> [Task prompt] Look through the records below for the line with "Y1170199D3*" and the line with "X2550980D3*", then return those lines and all lines between, exactly.

(Electronics source listings)
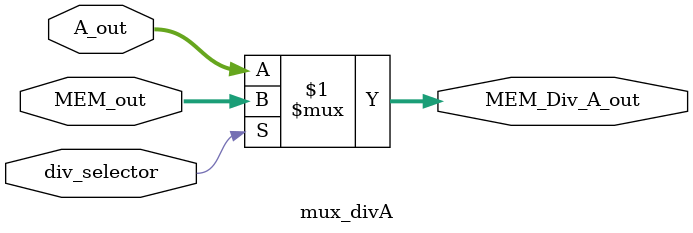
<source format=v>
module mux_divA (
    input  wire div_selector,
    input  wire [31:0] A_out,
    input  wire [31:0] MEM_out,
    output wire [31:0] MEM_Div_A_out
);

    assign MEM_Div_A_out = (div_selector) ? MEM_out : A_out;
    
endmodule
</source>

--

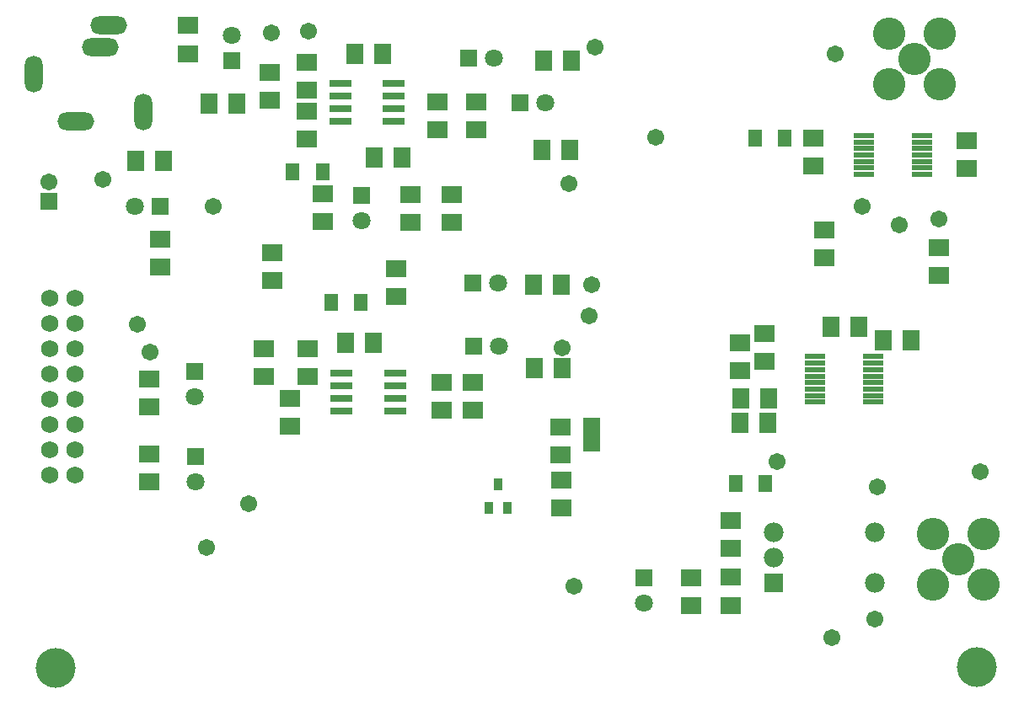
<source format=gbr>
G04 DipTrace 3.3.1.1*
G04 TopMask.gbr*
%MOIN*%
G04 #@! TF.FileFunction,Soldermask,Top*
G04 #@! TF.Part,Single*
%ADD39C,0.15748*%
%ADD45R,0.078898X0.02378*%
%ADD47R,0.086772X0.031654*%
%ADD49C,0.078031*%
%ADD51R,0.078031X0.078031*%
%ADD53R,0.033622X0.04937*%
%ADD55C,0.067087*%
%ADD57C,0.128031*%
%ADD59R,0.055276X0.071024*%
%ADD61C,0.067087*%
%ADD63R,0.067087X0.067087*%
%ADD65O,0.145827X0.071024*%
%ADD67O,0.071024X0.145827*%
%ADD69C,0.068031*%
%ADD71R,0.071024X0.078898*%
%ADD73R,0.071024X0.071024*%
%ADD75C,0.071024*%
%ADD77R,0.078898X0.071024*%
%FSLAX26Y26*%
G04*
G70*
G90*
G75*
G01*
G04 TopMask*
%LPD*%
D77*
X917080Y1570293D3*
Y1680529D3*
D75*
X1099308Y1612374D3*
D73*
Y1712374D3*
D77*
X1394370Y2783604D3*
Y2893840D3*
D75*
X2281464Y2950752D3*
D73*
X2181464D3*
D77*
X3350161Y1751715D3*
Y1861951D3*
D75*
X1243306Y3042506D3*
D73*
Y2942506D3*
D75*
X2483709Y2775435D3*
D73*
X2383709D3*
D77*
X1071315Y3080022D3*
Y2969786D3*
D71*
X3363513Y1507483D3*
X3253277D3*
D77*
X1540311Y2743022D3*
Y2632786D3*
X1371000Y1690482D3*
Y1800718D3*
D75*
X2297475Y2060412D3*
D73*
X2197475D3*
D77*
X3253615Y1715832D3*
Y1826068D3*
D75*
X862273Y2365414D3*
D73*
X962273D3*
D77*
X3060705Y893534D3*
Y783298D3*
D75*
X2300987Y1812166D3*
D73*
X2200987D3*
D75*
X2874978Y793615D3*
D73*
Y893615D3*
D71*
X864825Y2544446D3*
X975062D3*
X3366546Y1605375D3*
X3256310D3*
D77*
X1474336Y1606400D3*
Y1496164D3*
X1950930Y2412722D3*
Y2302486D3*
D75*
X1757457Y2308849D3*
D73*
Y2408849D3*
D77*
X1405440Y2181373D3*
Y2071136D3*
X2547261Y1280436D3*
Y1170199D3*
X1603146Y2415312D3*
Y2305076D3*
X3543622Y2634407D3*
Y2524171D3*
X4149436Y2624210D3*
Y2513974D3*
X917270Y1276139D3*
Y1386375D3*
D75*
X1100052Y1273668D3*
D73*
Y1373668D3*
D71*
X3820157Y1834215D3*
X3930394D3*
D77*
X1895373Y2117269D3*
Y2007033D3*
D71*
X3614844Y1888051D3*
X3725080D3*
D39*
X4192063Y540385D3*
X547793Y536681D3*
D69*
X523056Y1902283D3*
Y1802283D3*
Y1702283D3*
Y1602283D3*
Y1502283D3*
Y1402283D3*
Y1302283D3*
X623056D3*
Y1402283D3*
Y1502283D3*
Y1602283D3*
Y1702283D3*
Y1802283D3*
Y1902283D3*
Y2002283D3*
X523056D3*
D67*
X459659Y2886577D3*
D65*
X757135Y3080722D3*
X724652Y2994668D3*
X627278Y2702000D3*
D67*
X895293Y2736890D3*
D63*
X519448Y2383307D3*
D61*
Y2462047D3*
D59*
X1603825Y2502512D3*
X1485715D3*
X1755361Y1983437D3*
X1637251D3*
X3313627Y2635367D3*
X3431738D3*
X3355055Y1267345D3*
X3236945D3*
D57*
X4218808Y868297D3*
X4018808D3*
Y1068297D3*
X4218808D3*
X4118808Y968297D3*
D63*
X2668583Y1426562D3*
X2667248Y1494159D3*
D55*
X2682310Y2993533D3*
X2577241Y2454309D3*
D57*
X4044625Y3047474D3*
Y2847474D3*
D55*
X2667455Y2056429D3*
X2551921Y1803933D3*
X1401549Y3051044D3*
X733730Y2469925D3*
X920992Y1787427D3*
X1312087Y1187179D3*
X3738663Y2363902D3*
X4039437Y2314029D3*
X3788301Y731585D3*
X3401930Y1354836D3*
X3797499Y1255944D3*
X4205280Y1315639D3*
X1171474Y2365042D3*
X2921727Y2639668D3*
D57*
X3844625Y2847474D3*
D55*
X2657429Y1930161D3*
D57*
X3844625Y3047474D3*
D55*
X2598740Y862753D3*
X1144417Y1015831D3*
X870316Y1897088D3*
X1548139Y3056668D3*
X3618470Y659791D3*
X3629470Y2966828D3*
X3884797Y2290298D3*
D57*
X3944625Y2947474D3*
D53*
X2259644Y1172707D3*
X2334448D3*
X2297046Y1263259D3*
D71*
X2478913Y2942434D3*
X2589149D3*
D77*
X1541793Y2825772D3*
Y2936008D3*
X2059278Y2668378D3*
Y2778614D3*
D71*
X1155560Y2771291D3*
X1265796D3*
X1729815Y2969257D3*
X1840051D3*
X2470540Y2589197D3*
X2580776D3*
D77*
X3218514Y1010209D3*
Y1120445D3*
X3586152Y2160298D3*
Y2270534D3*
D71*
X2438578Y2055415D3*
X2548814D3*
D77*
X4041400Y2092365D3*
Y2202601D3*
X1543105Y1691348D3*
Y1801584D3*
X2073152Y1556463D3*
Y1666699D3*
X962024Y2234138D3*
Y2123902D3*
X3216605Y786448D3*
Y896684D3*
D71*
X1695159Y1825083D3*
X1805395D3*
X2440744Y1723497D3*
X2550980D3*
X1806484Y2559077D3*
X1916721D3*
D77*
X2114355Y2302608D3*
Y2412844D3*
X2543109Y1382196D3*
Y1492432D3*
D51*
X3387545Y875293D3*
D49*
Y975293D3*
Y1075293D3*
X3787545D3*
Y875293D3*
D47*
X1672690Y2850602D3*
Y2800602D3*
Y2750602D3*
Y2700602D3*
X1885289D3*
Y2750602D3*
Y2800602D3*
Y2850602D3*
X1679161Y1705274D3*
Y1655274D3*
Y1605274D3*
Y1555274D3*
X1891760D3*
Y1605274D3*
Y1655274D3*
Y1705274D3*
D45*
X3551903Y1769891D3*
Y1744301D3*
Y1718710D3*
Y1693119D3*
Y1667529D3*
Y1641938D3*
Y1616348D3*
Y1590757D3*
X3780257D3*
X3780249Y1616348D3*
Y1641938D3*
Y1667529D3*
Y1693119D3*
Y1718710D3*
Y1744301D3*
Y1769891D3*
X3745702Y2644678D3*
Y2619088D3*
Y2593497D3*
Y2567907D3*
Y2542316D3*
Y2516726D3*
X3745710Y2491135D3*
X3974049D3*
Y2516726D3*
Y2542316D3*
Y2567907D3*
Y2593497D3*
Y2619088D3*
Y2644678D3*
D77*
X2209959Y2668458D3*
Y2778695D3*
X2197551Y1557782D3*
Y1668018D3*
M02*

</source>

> [Written answer]
Y1170199D3*
X1603146Y2415312D3*
Y2305076D3*
X3543622Y2634407D3*
Y2524171D3*
X4149436Y2624210D3*
Y2513974D3*
X917270Y1276139D3*
Y1386375D3*
D75*
X1100052Y1273668D3*
D73*
Y1373668D3*
D71*
X3820157Y1834215D3*
X3930394D3*
D77*
X1895373Y2117269D3*
Y2007033D3*
D71*
X3614844Y1888051D3*
X3725080D3*
D39*
X4192063Y540385D3*
X547793Y536681D3*
D69*
X523056Y1902283D3*
Y1802283D3*
Y1702283D3*
Y1602283D3*
Y1502283D3*
Y1402283D3*
Y1302283D3*
X623056D3*
Y1402283D3*
Y1502283D3*
Y1602283D3*
Y1702283D3*
Y1802283D3*
Y1902283D3*
Y2002283D3*
X523056D3*
D67*
X459659Y2886577D3*
D65*
X757135Y3080722D3*
X724652Y2994668D3*
X627278Y2702000D3*
D67*
X895293Y2736890D3*
D63*
X519448Y2383307D3*
D61*
Y2462047D3*
D59*
X1603825Y2502512D3*
X1485715D3*
X1755361Y1983437D3*
X1637251D3*
X3313627Y2635367D3*
X3431738D3*
X3355055Y1267345D3*
X3236945D3*
D57*
X4218808Y868297D3*
X4018808D3*
Y1068297D3*
X4218808D3*
X4118808Y968297D3*
D63*
X2668583Y1426562D3*
X2667248Y1494159D3*
D55*
X2682310Y2993533D3*
X2577241Y2454309D3*
D57*
X4044625Y3047474D3*
Y2847474D3*
D55*
X2667455Y2056429D3*
X2551921Y1803933D3*
X1401549Y3051044D3*
X733730Y2469925D3*
X920992Y1787427D3*
X1312087Y1187179D3*
X3738663Y2363902D3*
X4039437Y2314029D3*
X3788301Y731585D3*
X3401930Y1354836D3*
X3797499Y1255944D3*
X4205280Y1315639D3*
X1171474Y2365042D3*
X2921727Y2639668D3*
D57*
X3844625Y2847474D3*
D55*
X2657429Y1930161D3*
D57*
X3844625Y3047474D3*
D55*
X2598740Y862753D3*
X1144417Y1015831D3*
X870316Y1897088D3*
X1548139Y3056668D3*
X3618470Y659791D3*
X3629470Y2966828D3*
X3884797Y2290298D3*
D57*
X3944625Y2947474D3*
D53*
X2259644Y1172707D3*
X2334448D3*
X2297046Y1263259D3*
D71*
X2478913Y2942434D3*
X2589149D3*
D77*
X1541793Y2825772D3*
Y2936008D3*
X2059278Y2668378D3*
Y2778614D3*
D71*
X1155560Y2771291D3*
X1265796D3*
X1729815Y2969257D3*
X1840051D3*
X2470540Y2589197D3*
X2580776D3*
D77*
X3218514Y1010209D3*
Y1120445D3*
X3586152Y2160298D3*
Y2270534D3*
D71*
X2438578Y2055415D3*
X2548814D3*
D77*
X4041400Y2092365D3*
Y2202601D3*
X1543105Y1691348D3*
Y1801584D3*
X2073152Y1556463D3*
Y1666699D3*
X962024Y2234138D3*
Y2123902D3*
X3216605Y786448D3*
Y896684D3*
D71*
X1695159Y1825083D3*
X1805395D3*
X2440744Y1723497D3*
X2550980D3*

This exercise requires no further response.